EXERCISE GOAL
Return, exactly and in full, the lines of the records below starting at the one with "middle mcp: (728, 349)" and ending at the one with "wrist: (886, 1142)", and no other lines.

Stored items
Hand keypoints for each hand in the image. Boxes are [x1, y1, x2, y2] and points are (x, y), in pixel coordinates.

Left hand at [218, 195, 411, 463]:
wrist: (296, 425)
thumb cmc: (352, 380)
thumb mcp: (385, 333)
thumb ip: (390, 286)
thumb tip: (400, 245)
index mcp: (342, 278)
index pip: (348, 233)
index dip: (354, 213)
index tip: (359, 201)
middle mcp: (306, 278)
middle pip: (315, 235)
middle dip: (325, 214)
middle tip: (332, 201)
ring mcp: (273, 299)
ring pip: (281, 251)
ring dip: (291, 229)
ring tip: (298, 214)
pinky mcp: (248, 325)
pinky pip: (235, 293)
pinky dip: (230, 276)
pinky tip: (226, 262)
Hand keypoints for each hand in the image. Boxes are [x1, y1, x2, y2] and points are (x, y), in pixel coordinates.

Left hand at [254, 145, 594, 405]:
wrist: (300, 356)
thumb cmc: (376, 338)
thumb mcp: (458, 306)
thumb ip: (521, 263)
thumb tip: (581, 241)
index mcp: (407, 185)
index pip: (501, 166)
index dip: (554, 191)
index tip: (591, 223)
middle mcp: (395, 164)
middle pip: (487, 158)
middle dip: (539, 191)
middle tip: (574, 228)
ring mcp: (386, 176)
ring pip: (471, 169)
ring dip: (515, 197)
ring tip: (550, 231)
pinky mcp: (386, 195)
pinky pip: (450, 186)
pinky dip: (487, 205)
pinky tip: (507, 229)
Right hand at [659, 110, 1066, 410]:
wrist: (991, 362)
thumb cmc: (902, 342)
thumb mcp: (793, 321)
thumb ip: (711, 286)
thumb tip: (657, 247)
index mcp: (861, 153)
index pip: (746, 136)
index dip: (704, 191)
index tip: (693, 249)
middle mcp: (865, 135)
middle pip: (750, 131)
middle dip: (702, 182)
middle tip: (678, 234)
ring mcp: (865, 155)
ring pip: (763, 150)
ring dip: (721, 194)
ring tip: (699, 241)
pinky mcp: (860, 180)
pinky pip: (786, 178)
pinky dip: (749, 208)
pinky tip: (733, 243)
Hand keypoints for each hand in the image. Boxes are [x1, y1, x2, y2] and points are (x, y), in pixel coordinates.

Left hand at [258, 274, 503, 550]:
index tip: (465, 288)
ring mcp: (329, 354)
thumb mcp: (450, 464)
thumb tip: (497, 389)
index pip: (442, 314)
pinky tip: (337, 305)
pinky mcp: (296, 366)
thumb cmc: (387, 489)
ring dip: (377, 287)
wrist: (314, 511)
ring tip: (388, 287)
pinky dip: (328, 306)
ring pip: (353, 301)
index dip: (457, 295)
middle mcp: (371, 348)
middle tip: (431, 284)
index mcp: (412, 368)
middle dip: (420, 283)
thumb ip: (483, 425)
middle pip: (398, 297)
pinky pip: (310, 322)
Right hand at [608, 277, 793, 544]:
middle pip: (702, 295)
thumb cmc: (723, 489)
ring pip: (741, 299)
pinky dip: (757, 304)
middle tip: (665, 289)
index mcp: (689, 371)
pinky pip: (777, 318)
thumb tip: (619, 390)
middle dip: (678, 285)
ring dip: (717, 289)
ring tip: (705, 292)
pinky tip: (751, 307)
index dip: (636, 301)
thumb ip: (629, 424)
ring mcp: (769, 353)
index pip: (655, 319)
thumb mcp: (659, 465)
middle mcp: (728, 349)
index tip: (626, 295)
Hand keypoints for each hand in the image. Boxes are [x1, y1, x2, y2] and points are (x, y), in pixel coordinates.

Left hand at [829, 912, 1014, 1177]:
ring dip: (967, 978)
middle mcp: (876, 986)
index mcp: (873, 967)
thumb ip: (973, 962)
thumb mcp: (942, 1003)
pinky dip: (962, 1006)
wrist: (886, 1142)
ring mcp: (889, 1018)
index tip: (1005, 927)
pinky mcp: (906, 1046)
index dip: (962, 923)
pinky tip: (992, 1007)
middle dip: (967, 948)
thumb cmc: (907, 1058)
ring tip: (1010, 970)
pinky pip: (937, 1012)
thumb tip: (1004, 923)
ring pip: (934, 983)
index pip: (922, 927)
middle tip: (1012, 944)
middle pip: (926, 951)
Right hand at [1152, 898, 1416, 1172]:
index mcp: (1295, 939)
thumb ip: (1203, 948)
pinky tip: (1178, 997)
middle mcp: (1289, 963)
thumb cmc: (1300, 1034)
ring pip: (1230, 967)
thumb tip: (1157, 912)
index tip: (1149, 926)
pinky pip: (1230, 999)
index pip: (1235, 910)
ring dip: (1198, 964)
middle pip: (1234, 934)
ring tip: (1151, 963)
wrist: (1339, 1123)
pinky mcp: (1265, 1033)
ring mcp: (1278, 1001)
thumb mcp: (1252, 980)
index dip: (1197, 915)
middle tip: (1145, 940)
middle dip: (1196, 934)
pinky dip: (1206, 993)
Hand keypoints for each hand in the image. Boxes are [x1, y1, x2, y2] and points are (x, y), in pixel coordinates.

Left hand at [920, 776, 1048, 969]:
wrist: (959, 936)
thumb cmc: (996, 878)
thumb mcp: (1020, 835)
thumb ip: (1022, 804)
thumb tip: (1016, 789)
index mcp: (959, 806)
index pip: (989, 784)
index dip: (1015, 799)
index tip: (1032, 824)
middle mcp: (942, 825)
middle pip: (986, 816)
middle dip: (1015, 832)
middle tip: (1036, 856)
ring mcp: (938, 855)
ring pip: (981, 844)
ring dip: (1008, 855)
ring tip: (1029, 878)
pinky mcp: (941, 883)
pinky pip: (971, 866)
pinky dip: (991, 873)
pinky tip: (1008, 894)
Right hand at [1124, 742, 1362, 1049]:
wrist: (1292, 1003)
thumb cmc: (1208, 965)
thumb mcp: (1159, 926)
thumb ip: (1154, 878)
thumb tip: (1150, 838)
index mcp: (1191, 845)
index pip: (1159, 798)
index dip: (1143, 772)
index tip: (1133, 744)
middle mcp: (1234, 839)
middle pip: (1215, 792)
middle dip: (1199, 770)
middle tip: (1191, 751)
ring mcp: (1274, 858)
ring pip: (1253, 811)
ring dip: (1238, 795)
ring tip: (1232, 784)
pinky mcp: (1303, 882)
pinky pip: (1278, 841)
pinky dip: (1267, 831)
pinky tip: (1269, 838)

COMPLETED TASK
middle mcp: (728, 349)
index tip: (626, 295)
Hand keypoints for each hand in the image. Boxes are [x1, y1, x2, y2] and points are (x, y), in pixel coordinates.

Left hand at [829, 912, 1014, 1177]:
ring dip: (967, 978)
middle mcp: (876, 986)
index mcp: (873, 967)
thumb ip: (973, 962)
thumb mcp: (942, 1003)
pinky dip: (962, 1006)
wrist: (886, 1142)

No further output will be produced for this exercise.